▶ **PROBLEM DESCRIPTION**:
Find the lines in the records that carry the word "OLIVARES". Copy each one.

DATA START

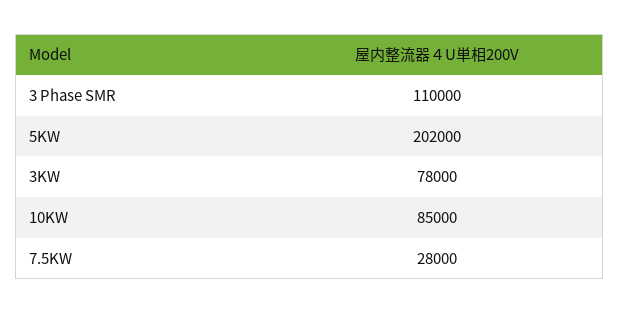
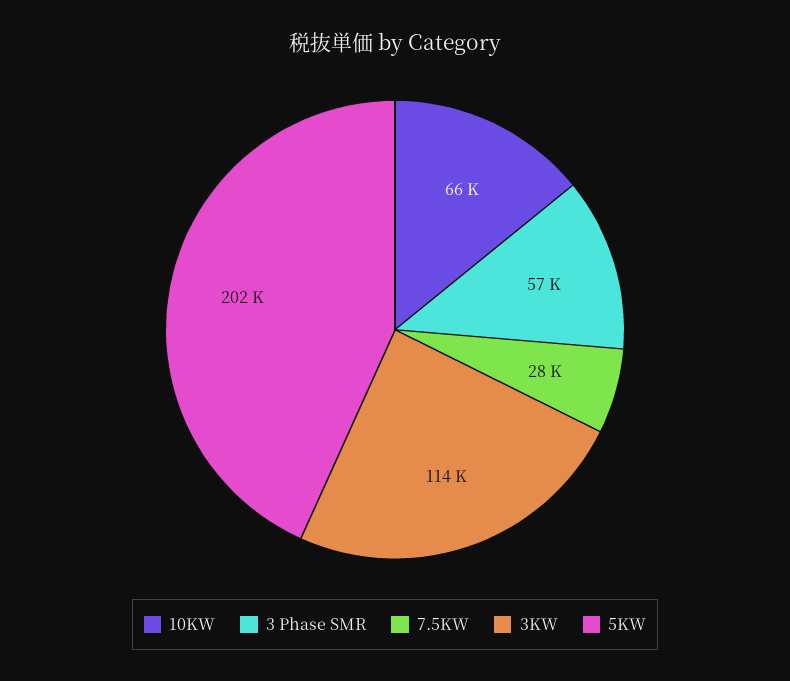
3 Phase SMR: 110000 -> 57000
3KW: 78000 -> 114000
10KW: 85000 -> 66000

DATA END
DATA START

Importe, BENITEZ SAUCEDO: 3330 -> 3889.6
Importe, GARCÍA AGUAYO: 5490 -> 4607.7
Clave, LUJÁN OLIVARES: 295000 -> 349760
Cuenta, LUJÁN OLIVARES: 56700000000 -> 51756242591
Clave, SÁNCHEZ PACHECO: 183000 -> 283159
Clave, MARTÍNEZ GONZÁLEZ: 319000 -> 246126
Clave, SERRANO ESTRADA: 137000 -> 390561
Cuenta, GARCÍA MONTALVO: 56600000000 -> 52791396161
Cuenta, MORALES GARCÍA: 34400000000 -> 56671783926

DATA END

▶ **SOLVED PROBLEM**:
Clave, LUJÁN OLIVARES: 295000 -> 349760
Cuenta, LUJÁN OLIVARES: 56700000000 -> 51756242591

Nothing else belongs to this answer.